[[ Provided passage open ]]
The printing method according to this embodiment is so configured that reception by a transfer member 14 is performed a plurality of times as shown in a flowchart of FIG. 9 , and a bump 5 is formed by one transfer as shown in FIG. 10 . According to this printing method, conductive paste 3 is filled in recessed portions 23 of an intaglio plate 21 in conductive paste filling step S1, and then reception step S2 is performed.
In reception step S2, the transfer member 14 rotates in contact with the intaglio plate 21 and receives the conductive paste 3. Subsequently, determination step S10 is performed. Determination step S10 determines whether the count at which the transfer member 14 received the conductive paste 3 has reached a predetermined target count. A determination unit 34 of a control device 7 performs this determination. If the reception count is smaller than the target count, the process returns to conductive paste filling step S1, and the transfer member 14 receives the conductive paste 3 from the intaglio plate 21 again.
Accordingly, the transfer member 14 according to this embodiment performs a receiving operation in which the transfer member 14 receives the conductive paste 3 from the intaglio plate 21 to the identical receiving position a plurality of times. After the reception count reaches the target count, a transfer operation in which the transfer member 14 transfers the conductive paste 3 to a substrate 2 is performed in transfer step S3. In transfer step S3 according to this embodiment, as shown in FIG. 10 , multiple layers of the conductive paste 3 received by and overlaid on the transfer member 14 a plurality of times are transferred to the substrate 2 at once.
[[ Provided passage closed ]]
[[ Listed entries open ]]
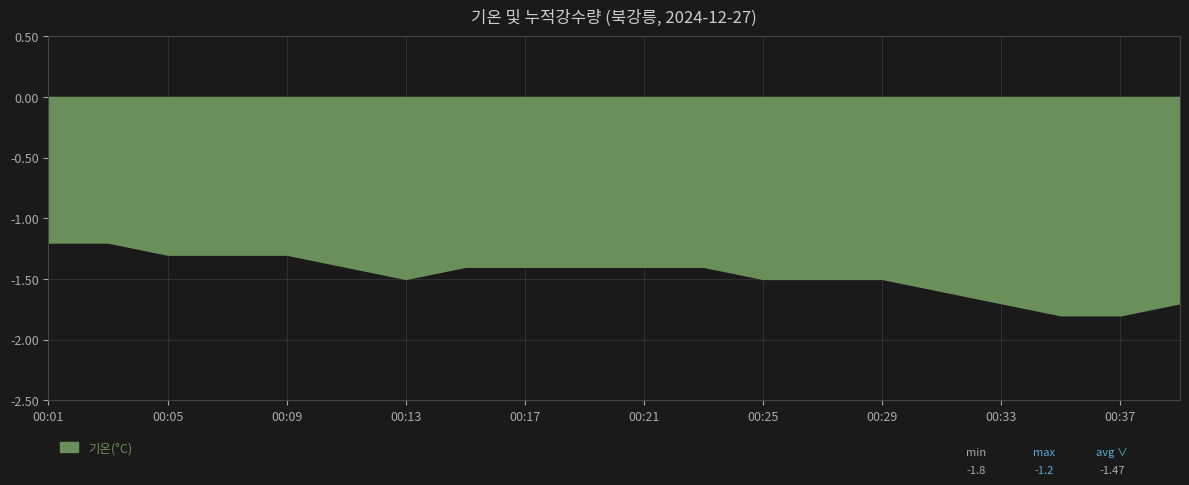

What is the maximum value shown in the chart?

-1.2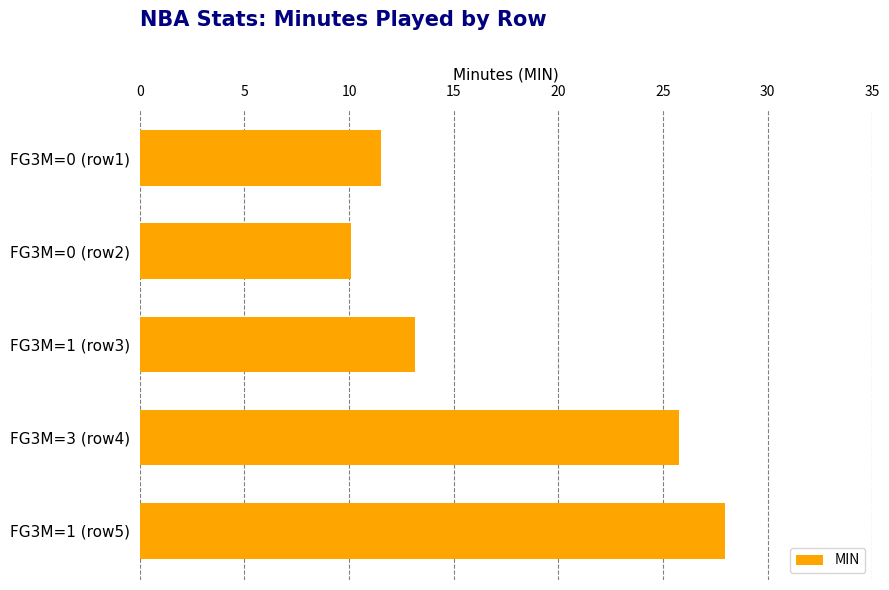

What is the minimum value shown in the chart?

10.1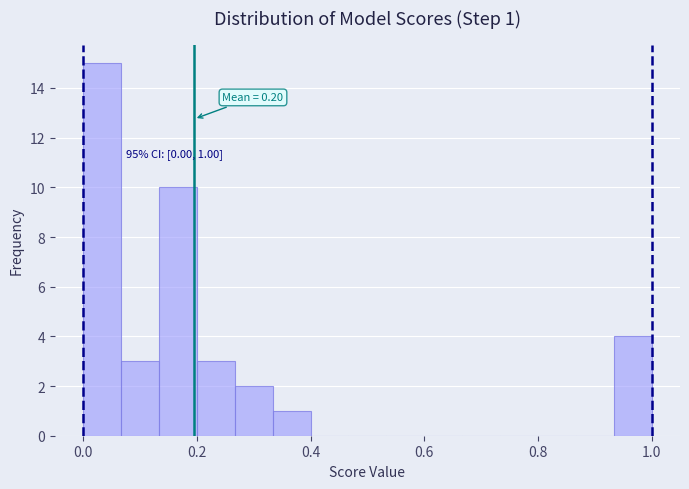

Around what value on the x-axis is the tallest bar? Give the approximate position of its centre, as read against the axis.

0.04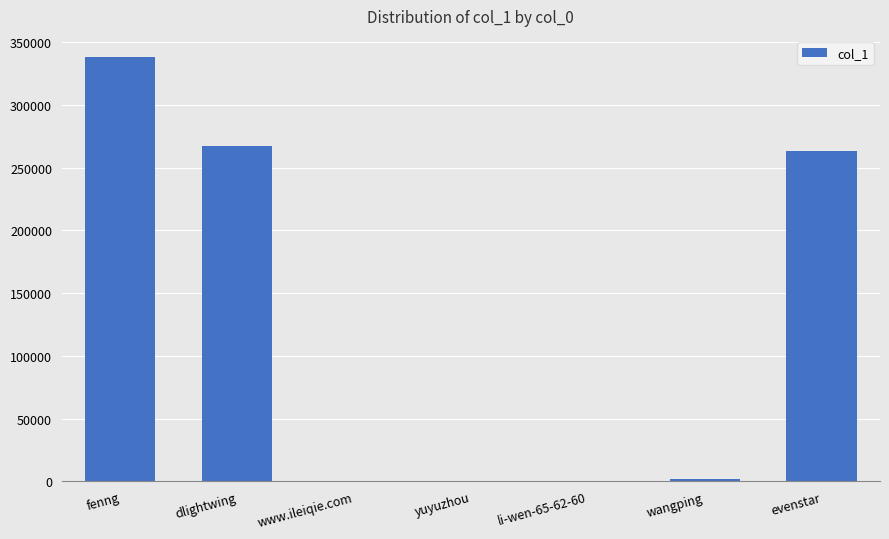

Which category has the highest value across all series?

fenng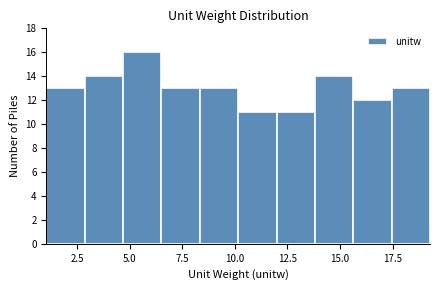

Around what value on the x-axis is the tallest bar? Give the approximate position of its centre, as read against the axis.

5.5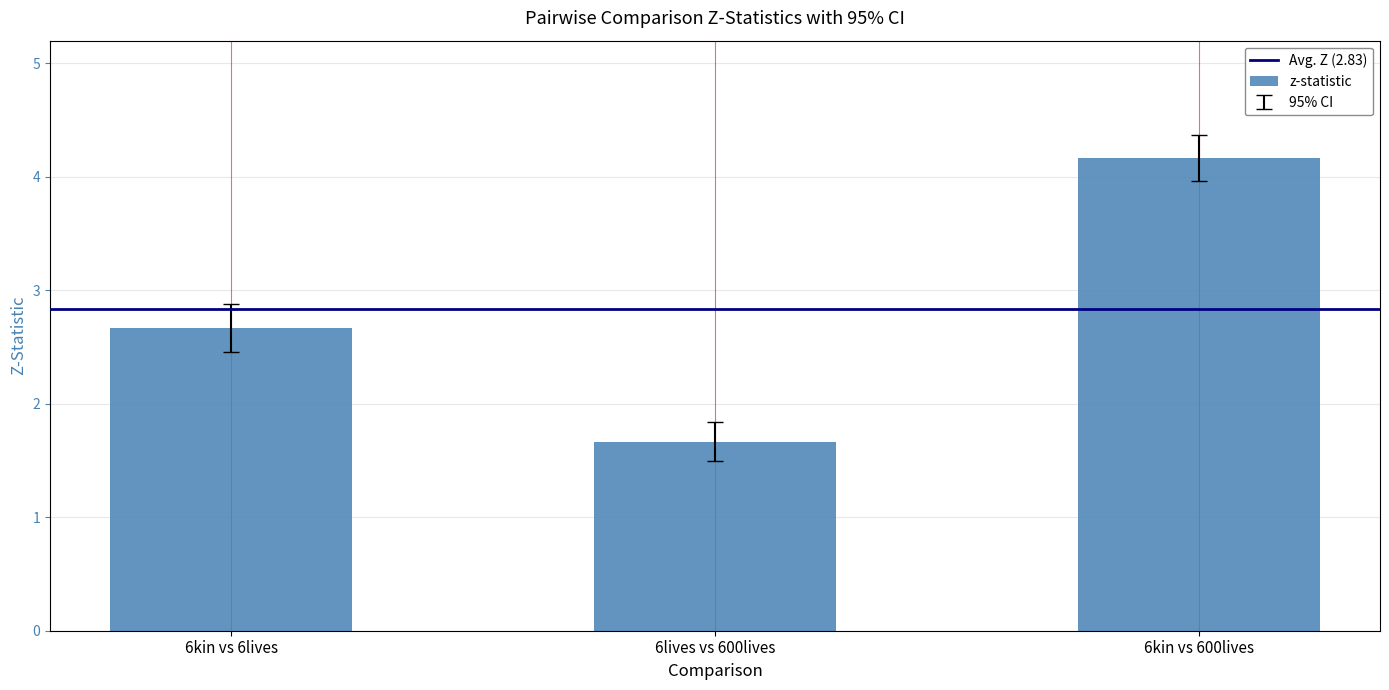

List the labels in order of value, smallest first.

6lives vs 600lives, 6kin vs 6lives, 6kin vs 600lives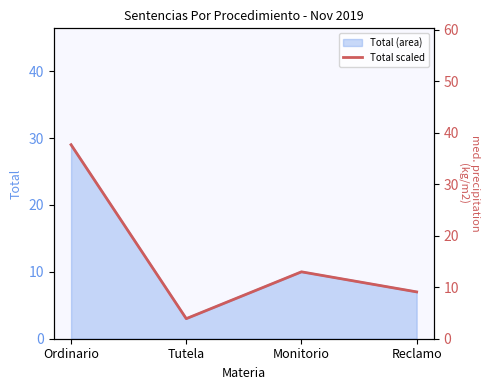

Is it true that the value at Monitorio is 5.0?

False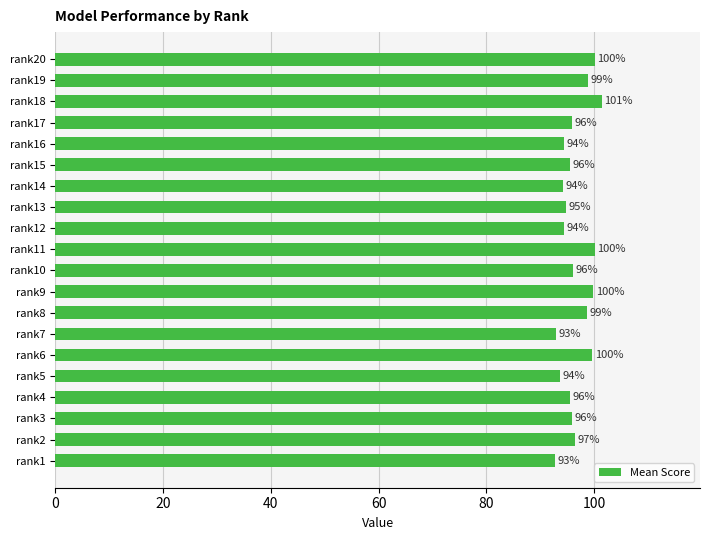

Does the chart contain any negative values?

No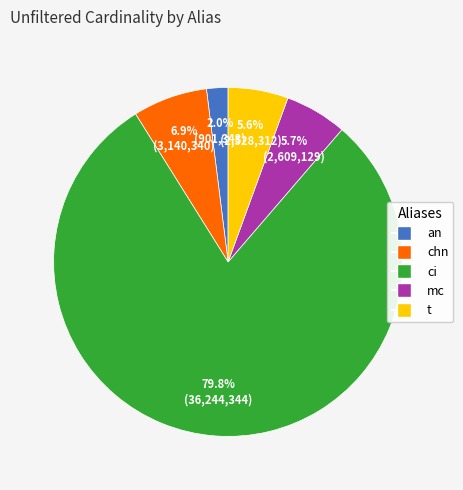

The chn slice represents 7% of the pie. True or false?

True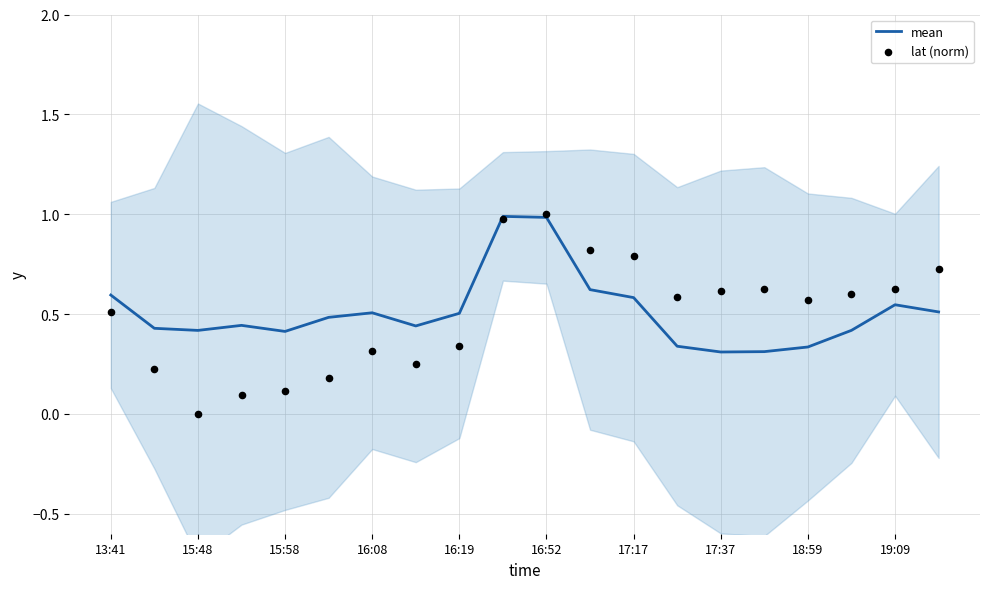

Which series reaches the maximum Y coordinate?

lat (norm)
[[ Listed entries closed ]]
◆ **What this exercise asks**:
A) Write out the part of the printing method passage starting at "The printing method" and ending at "S2 is performed.".
B) In the printing method passage, what decides whether the transfer member's reception count has reached the target count?
C) What are all the labeled steps that the printing method passage names?
The material is separate from the printing method passage.

◆ **Answers per task**:
A)
The printing method according to this embodiment is so configured that reception by a transfer member 14 is performed a plurality of times as shown in a flowchart of FIG. 9 , and a bump 5 is formed by one transfer as shown in FIG. 10 . According to this printing method, conductive paste 3 is filled in recessed portions 23 of an intaglio plate 21 in conductive paste filling step S1, and then reception step S2 is performed.

B) The determination unit 34 of the control device 7.

C)
- Conductive paste filling step S1
- Reception step S2
- Determination step S10
- Transfer step S3